• Aim of the task:
Retype, without pictures, the line holding "1 April 2009: 3629860 -> 16000000" and each line below it through the final line.
________________________________________
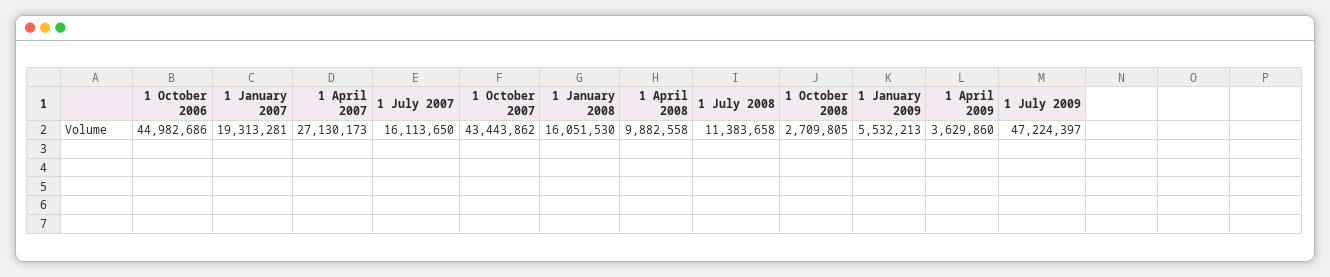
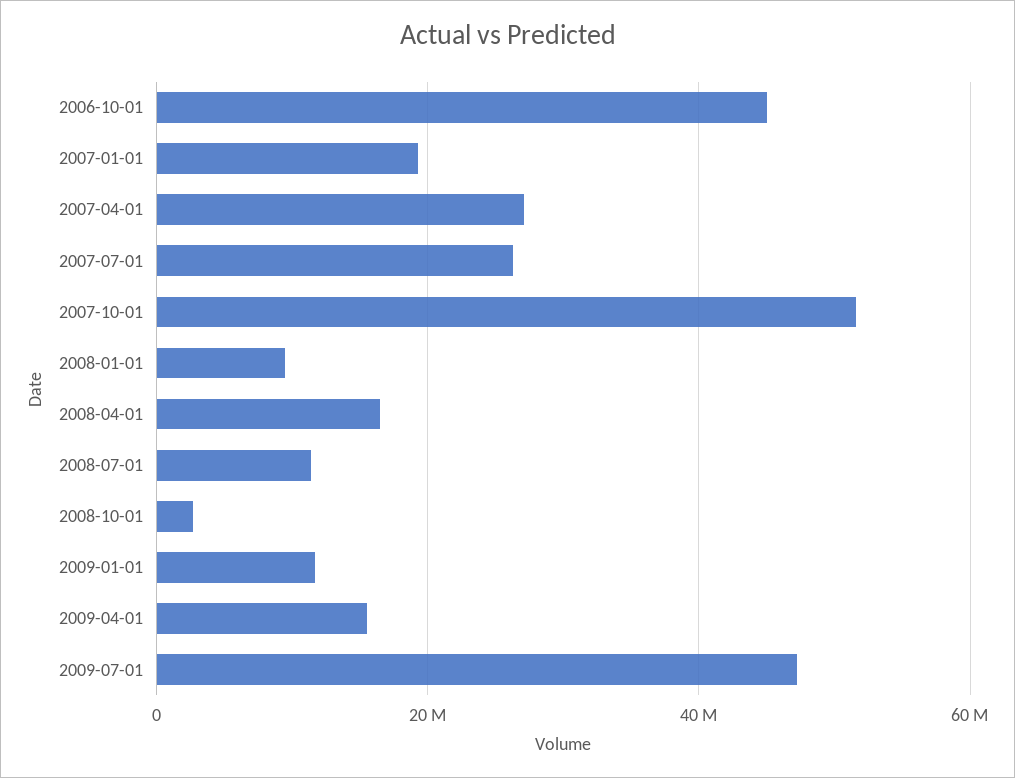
1 July 2007: 16113650 -> 26000000
1 October 2007: 43443862 -> 52000000
1 January 2008: 16051530 -> 10000000
1 April 2008: 9882558 -> 16000000
1 January 2009: 5532213 -> 12000000
1 April 2009: 3629860 -> 16000000

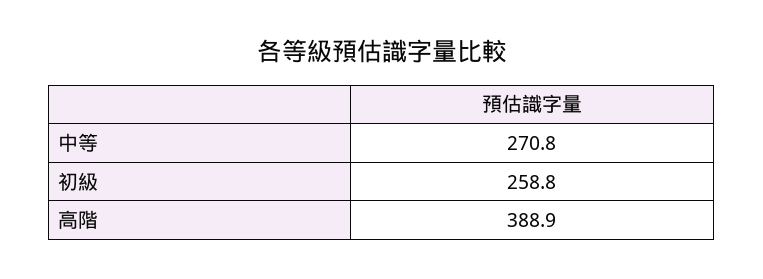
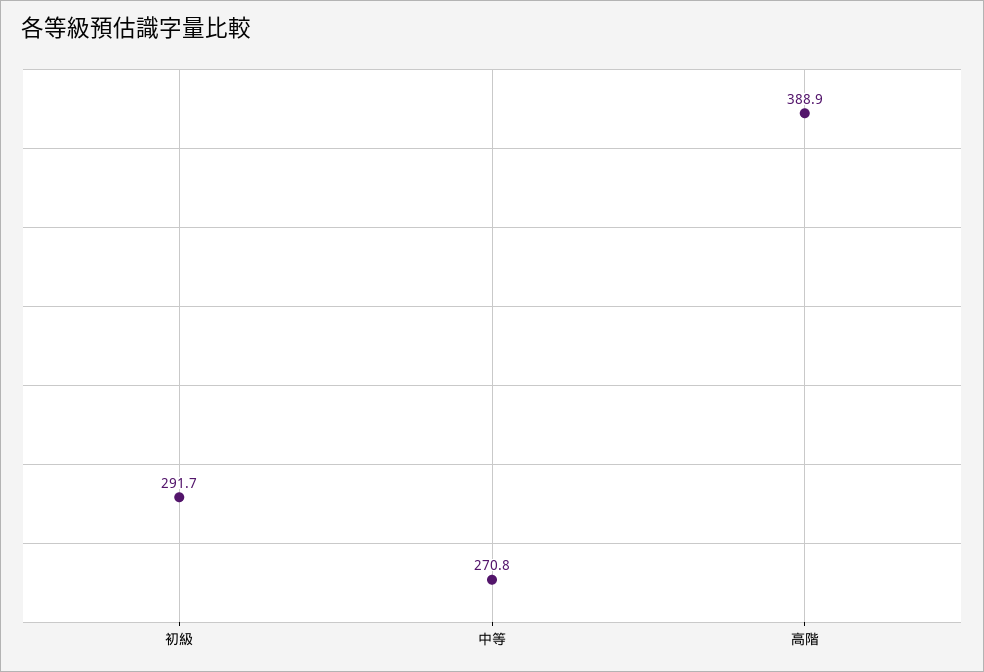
初級: 258.8 -> 291.7

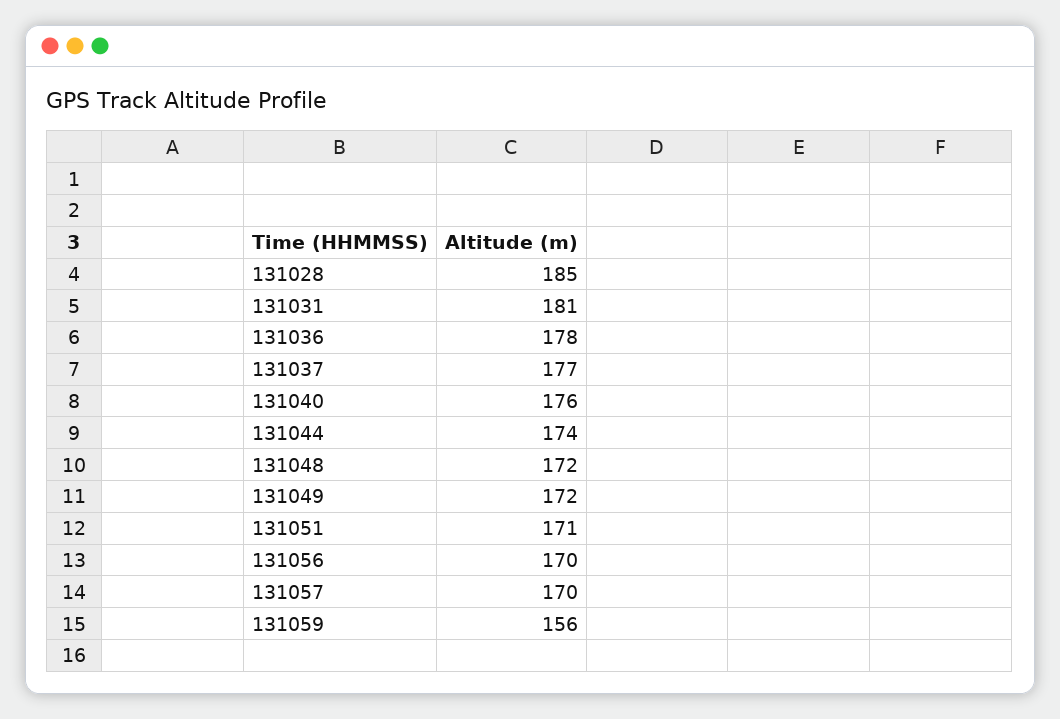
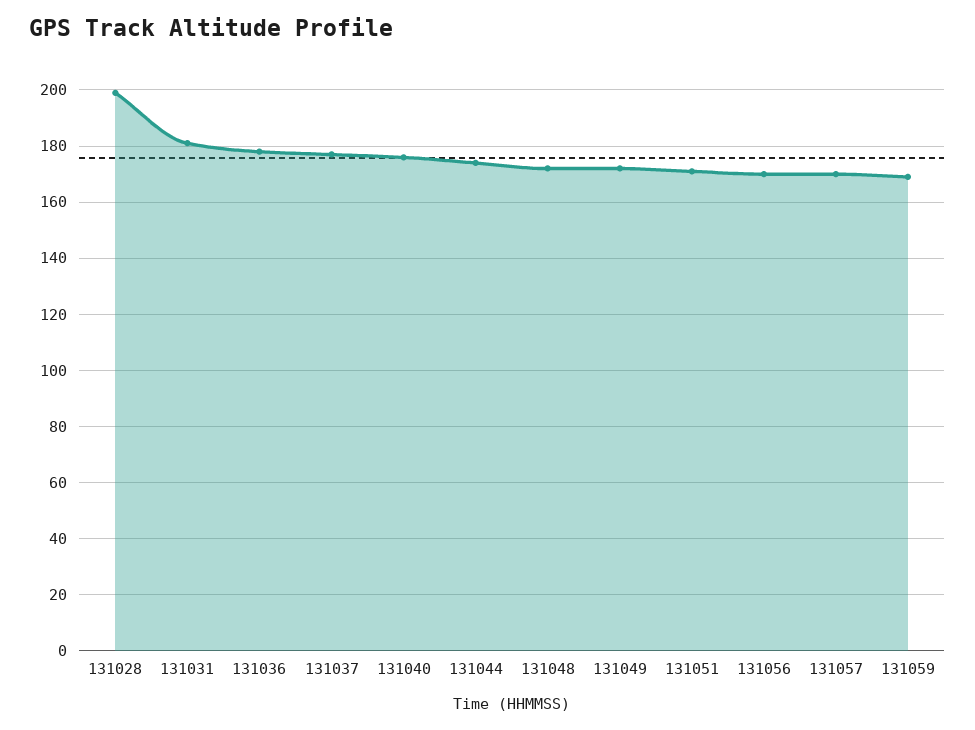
131028: 185 -> 200
131059: 156 -> 170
________________________________________
• Problem solution:
1 April 2009: 3629860 -> 16000000

初級: 258.8 -> 291.7

131028: 185 -> 200
131059: 156 -> 170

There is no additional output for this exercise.